Chi ha detto che le botte non servono? Quelle di Genova, date vent’anni fa a chi manifestava contro le decisioni che i potenti della terra avrebbero preso nel G8, sono servite e come. Quelle botte, la vita stroncata di Carlo Giuliani hanno bloccato, fino a cancellarlo, un grande movimento politico internazionale le cui ragioni, proprio in questi ultimi anni, ritornano a mostrare la loro fondatezza e lungimiranza. Nei commenti su quel giorno drammatico si preferisce soffermarsi sulle crudeltà delle forze dell’ordine, Carabinieri e Polizia di Stato, perpetuate nella Caserma Diaz e nel corso di tutta la manifestazione, che portarono alla morte di Carlo Giuliani, ma si stenta a riconoscere le ragioni politiche e culturali di quel movimento. Quel luglio 2001 è emblematico anche perché in Italia ci fu il cambio di guardia al governo del Paese così come nei maggiori paesi rappresentati nel summit. Da D’Alema a Berlusconi in Italia. Uno scelse Genova e ne predispose l’organizzazione, l’altro lo gestì. Responsabilità differenti, certo ma solo in parte. Uno predispose la blindatura della città, l’altro, lo scrive chi ne ha ricostruito la cronaca, si occupò dell’estetica decidendo colori e piante per l’addobbo lasciando al suo vicepresidente, l’ex missino Fini, la gestione militare.

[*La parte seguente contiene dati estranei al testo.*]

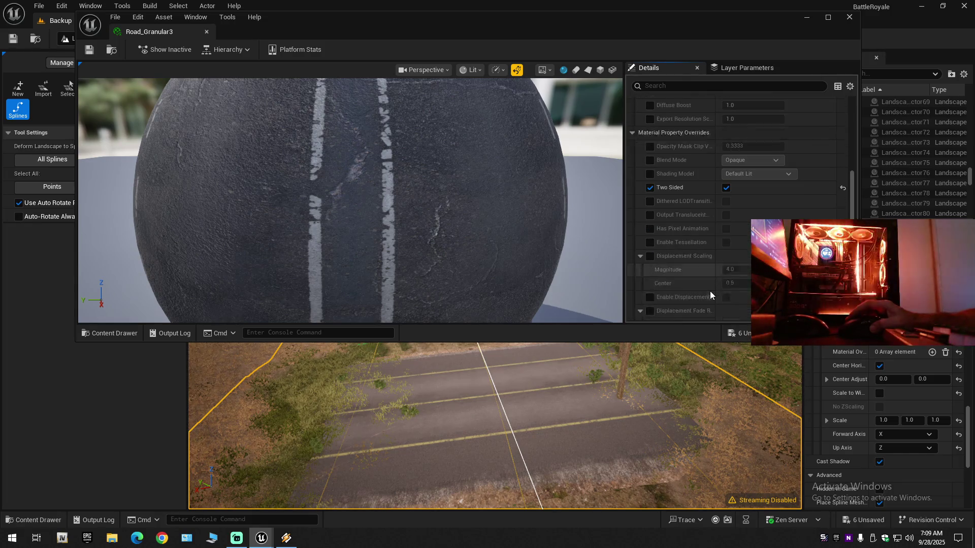
scroll(709, 294, down, 4)
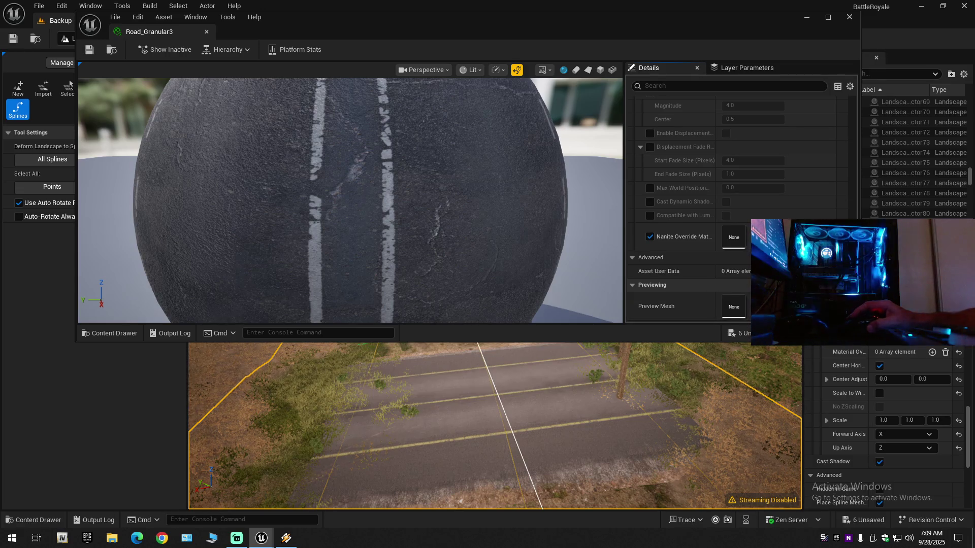
scroll(832, 198, up, 8)
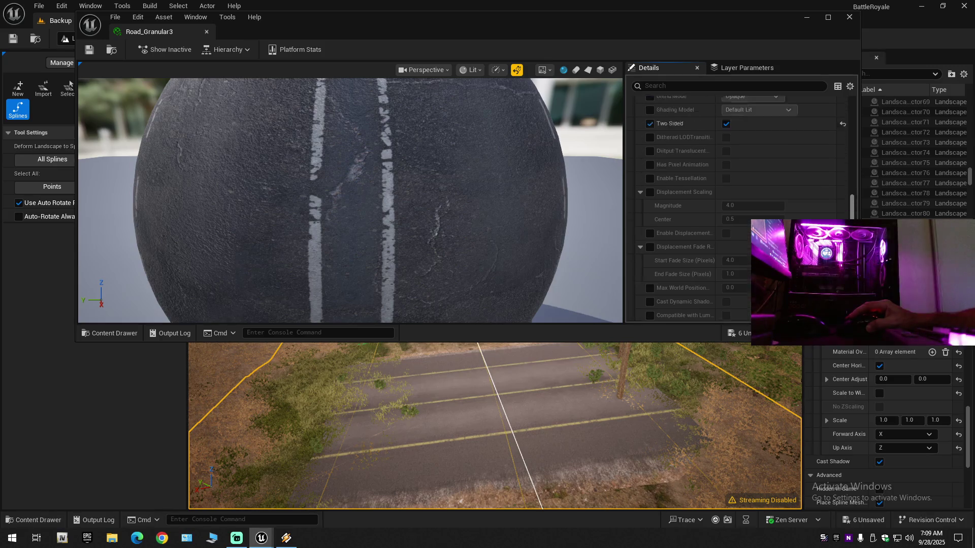
scroll(866, 195, up, 5)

Il movimento allora era espressione di una contestazione che aveva radici in tutte le parti del mondo. Erano anni in cui gli apparati politici si stavano riorganizzando, come la servitù di corte quando cambiava il sovrano, per assecondare e sostenere le scelte dei gruppi economici e finanziari dominanti. A Genova nel 2001 si è messo in atto un omicidio politico di grandi dimensioni, ma anche il suicidio delle classi dirigenti politiche dei paesi ricchi. Uccisero sapendo di essere uccise. Purtroppo non sempre e solo metaforicamente.

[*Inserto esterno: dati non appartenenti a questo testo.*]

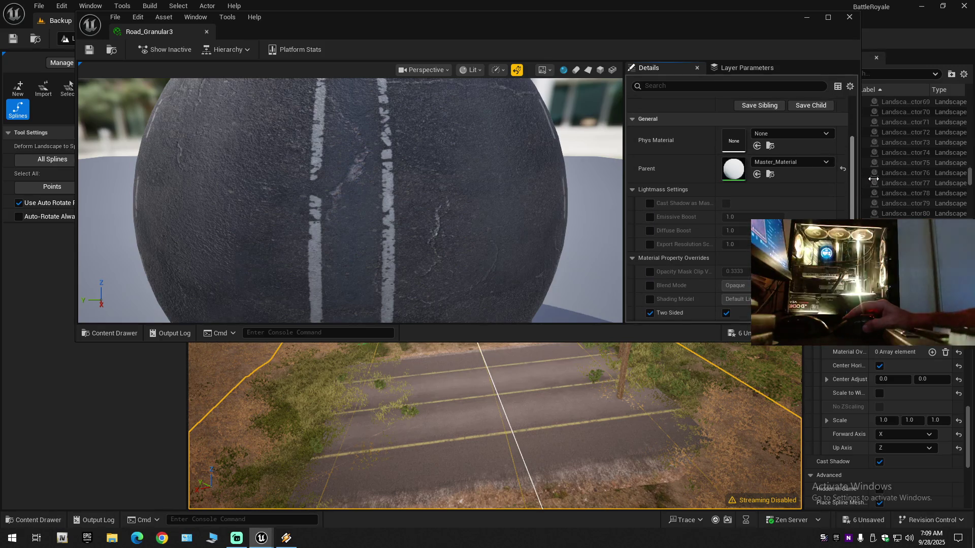
scroll(764, 153, up, 5)
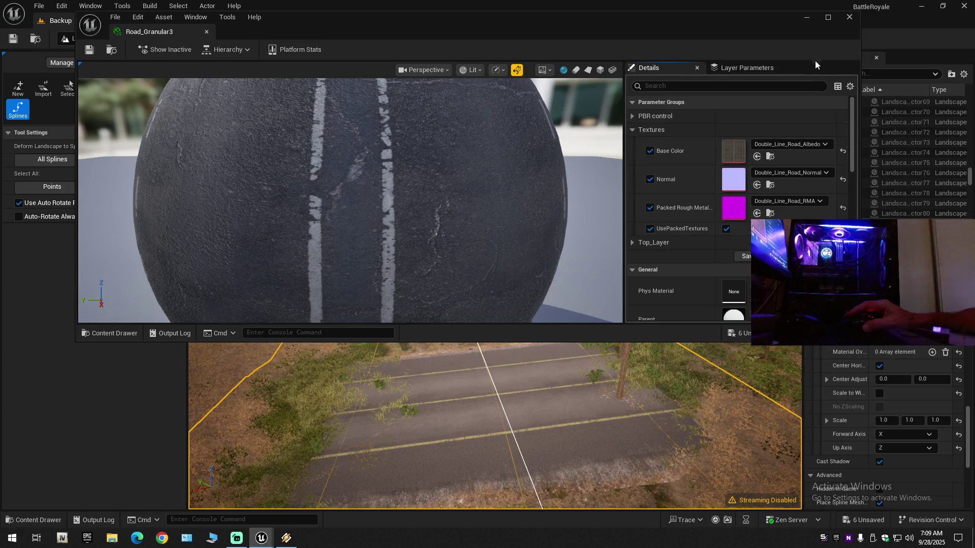
click(849, 17)
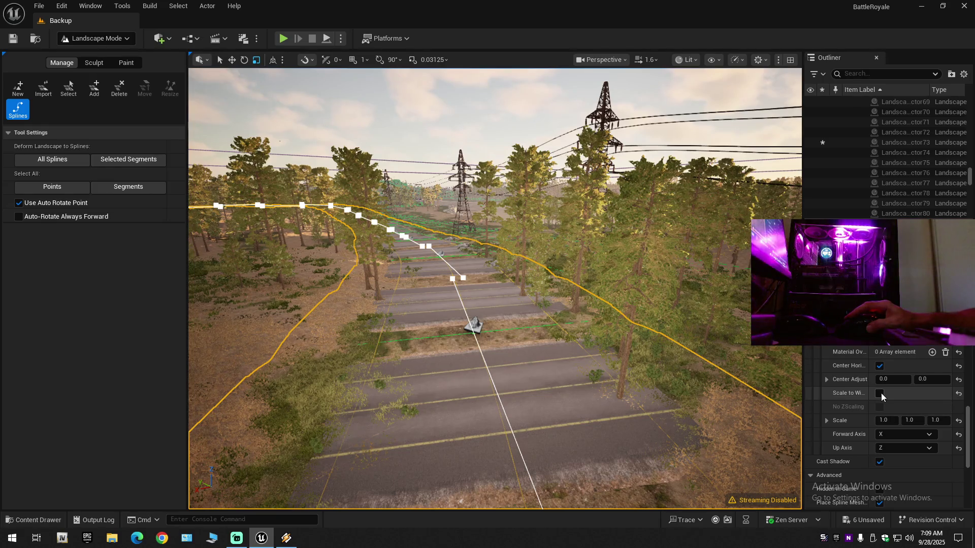
Step: Toggle Scale to Width on then off, and Center Horizontal off then back on
click(880, 393)
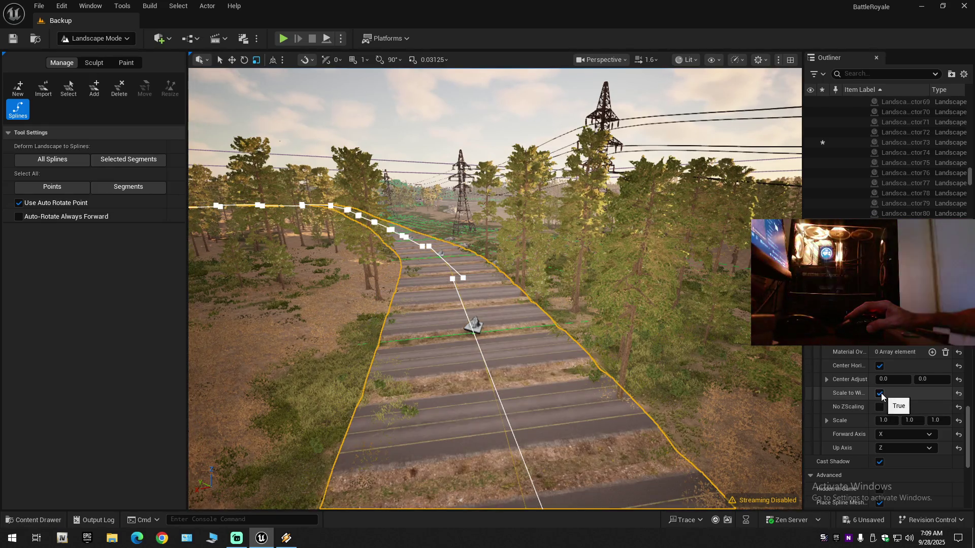
click(880, 394)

Prima durante e dopo quel fatidico giorno, si sono sempre sottaciute, ignorate se non vilipese, le ragioni di quel movimento e si è cercato di riportare tutto nel binario classico del sistema che si autoregola. Gli eccessi nella repressione di Genova sono stati “individuati e corretti”, quindi il sistema si è ancora una volta autoassolto. Le conseguenze sulla vita, le speranze, le ambizioni di un’intera generazione sono state cancellate. Quel tentativo estremo, che quel movimento disegnava, di ricucire strappi generazionali, di ridar vita a chi in anni precedenti aveva lottato per una società diversa e meno diseguale, fu mandato in fumo, dato in pasto ai lacrimogeni e ai manganelli. Dopo è stato semplice scrivere articoli o libri come “gli sdraiati”. Anche allora, quell’informe organizzazione politica nata dalle ceneri del PCI non seppe scorgere l’occasione per ridefinire il proprio ruolo e funzione, preoccupata com’era di leccarsi le ferite per aver perso la guida del governo del Paese. Genova, forse ancor più dell’89, anno della caduta del muro di Berlino, segna la vera svolta, conferma sul piano sociale quella che fu una sconfitta politica ed istituzionale che scompaginò i rapporti di forza economici e militari a livello globale. Per qualche decennio la resistenza sociale continuò a manifestarsi e bisognava stroncarla definitivamente, e Genova ne fu l’occasione.
Da quella storia si deve ripartire, perché gli esseri umani non sono una tabula rasa, conservano memoria propria, familiare e sociale. Oggi non bisogna cercare di convince qualcuno che c’è la possibilità di cambiare lo stato delle cose, ma si deve cercare di trovare la medicina per fare uscire masse tumultuose dal proprio stato letargico determinato da micro e macro traumi celebrali.
Tutto il resto è noia.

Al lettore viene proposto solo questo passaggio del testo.